§ Records contained in a dataset
***

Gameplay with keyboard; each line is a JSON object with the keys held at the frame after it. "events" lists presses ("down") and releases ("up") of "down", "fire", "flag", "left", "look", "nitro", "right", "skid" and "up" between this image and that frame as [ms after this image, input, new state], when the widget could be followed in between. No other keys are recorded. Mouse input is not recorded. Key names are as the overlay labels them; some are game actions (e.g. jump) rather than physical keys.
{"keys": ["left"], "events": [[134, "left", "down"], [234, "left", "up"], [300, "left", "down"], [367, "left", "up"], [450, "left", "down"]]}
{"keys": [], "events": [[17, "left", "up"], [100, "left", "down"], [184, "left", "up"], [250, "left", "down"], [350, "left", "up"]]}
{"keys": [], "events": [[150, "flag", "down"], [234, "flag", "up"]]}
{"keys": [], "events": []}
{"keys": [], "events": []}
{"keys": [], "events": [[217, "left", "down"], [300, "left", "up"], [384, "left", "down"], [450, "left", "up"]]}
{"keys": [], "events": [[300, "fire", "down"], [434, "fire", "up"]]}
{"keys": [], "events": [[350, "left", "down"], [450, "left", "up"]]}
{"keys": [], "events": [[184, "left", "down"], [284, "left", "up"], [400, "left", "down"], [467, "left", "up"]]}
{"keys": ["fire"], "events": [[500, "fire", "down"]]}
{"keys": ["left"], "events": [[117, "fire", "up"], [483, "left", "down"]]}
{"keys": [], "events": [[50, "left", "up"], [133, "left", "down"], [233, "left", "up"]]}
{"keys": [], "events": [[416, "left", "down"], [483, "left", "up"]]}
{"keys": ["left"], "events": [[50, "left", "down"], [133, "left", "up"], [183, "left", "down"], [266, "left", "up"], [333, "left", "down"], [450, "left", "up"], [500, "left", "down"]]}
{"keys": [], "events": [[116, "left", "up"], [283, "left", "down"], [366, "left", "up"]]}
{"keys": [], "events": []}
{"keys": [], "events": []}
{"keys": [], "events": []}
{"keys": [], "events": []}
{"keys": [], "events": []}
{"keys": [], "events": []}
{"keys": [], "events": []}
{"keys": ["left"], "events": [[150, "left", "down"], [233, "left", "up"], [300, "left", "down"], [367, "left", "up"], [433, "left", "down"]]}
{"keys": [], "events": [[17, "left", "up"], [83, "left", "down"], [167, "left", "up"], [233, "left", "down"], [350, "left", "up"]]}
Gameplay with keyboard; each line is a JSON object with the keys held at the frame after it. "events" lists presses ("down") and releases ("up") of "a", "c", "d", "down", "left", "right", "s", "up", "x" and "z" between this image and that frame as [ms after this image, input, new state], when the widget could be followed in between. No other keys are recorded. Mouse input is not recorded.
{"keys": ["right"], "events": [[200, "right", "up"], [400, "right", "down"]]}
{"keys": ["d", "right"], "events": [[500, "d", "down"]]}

***

The entries must all be transcribed exactly.

Gameplay with keyboard; each line is a JSON object with the keys held at the frame after it. "events" lists presses ("down") and releases ("up") of "down", "fire", "flag", "left", "look", "nitro", "right", "skid" and "up" between this image and that frame as [ms after this image, input, new state], when the widget could be followed in between. No other keys are recorded. Mouse input is not recorded. Key names are as the overlay labels them; some are game actions (e.g. jump) rather than physical keys.
{"keys": ["left"], "events": [[134, "left", "down"], [234, "left", "up"], [300, "left", "down"], [367, "left", "up"], [450, "left", "down"]]}
{"keys": [], "events": [[17, "left", "up"], [100, "left", "down"], [184, "left", "up"], [250, "left", "down"], [350, "left", "up"]]}
{"keys": [], "events": [[150, "flag", "down"], [234, "flag", "up"]]}
{"keys": [], "events": []}
{"keys": [], "events": []}
{"keys": [], "events": [[217, "left", "down"], [300, "left", "up"], [384, "left", "down"], [450, "left", "up"]]}
{"keys": [], "events": [[300, "fire", "down"], [434, "fire", "up"]]}
{"keys": [], "events": [[350, "left", "down"], [450, "left", "up"]]}
{"keys": [], "events": [[184, "left", "down"], [284, "left", "up"], [400, "left", "down"], [467, "left", "up"]]}
{"keys": ["fire"], "events": [[500, "fire", "down"]]}
{"keys": ["left"], "events": [[117, "fire", "up"], [483, "left", "down"]]}
{"keys": [], "events": [[50, "left", "up"], [133, "left", "down"], [233, "left", "up"]]}
{"keys": [], "events": [[416, "left", "down"], [483, "left", "up"]]}
{"keys": ["left"], "events": [[50, "left", "down"], [133, "left", "up"], [183, "left", "down"], [266, "left", "up"], [333, "left", "down"], [450, "left", "up"], [500, "left", "down"]]}
{"keys": [], "events": [[116, "left", "up"], [283, "left", "down"], [366, "left", "up"]]}
{"keys": [], "events": []}
{"keys": [], "events": []}
{"keys": [], "events": []}
{"keys": [], "events": []}
{"keys": [], "events": []}
{"keys": [], "events": []}
{"keys": [], "events": []}
{"keys": ["left"], "events": [[150, "left", "down"], [233, "left", "up"], [300, "left", "down"], [367, "left", "up"], [433, "left", "down"]]}
{"keys": [], "events": [[17, "left", "up"], [83, "left", "down"], [167, "left", "up"], [233, "left", "down"], [350, "left", "up"]]}
Gameplay with keyboard; each line is a JSON object with the keys held at the frame after it. "events" lists presses ("down") and releases ("up") of "a", "c", "d", "down", "left", "right", "s", "up", "x" and "z" between this image and that frame as [ms after this image, input, new state], when the widget could be followed in between. No other keys are recorded. Mouse input is not recorded.
{"keys": ["right"], "events": [[200, "right", "up"], [400, "right", "down"]]}
{"keys": ["d", "right"], "events": [[500, "d", "down"]]}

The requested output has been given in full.